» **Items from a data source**
.....

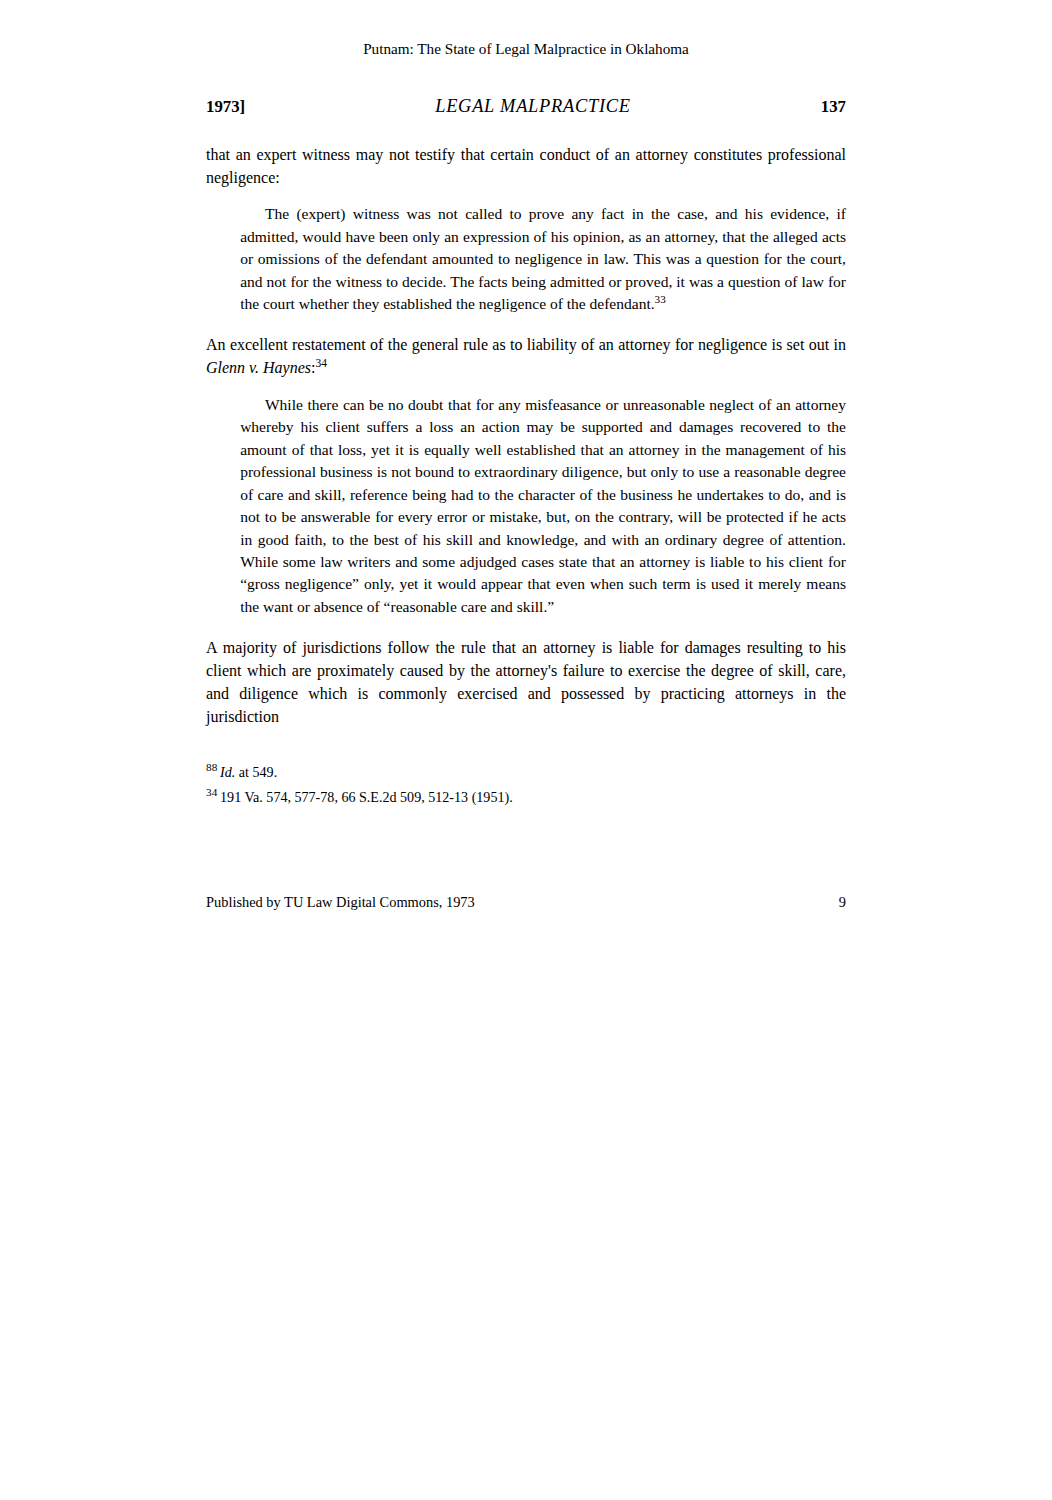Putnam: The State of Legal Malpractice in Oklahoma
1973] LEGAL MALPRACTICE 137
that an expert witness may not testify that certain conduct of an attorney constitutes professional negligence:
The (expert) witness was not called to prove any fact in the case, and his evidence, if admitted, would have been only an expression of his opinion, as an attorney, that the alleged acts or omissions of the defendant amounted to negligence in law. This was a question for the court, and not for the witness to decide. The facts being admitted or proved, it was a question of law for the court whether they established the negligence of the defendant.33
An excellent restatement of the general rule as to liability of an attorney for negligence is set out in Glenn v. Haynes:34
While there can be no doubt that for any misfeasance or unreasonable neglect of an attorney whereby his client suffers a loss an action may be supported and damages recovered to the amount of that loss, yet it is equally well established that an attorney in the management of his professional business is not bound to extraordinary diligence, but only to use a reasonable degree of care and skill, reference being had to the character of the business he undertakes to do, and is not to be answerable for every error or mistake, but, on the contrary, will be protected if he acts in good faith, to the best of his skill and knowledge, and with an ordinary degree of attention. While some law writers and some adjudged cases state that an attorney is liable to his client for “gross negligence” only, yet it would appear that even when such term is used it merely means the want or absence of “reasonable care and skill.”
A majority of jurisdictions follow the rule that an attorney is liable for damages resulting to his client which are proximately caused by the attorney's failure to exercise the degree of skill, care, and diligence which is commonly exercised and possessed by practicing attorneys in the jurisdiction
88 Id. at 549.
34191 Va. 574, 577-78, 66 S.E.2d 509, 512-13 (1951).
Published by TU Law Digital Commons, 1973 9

.....

» **Activity**
Above are the records; repeat exactly the lines from the one holding "A majority of" down to the one holding "34191 Va. 574, 577-78, 66", end lines included.

» **Written reply**
A majority of jurisdictions follow the rule that an attorney is liable for damages resulting to his client which are proximately caused by the attorney's failure to exercise the degree of skill, care, and diligence which is commonly exercised and possessed by practicing attorneys in the jurisdiction
88 Id. at 549.
34191 Va. 574, 577-78, 66 S.E.2d 509, 512-13 (1951).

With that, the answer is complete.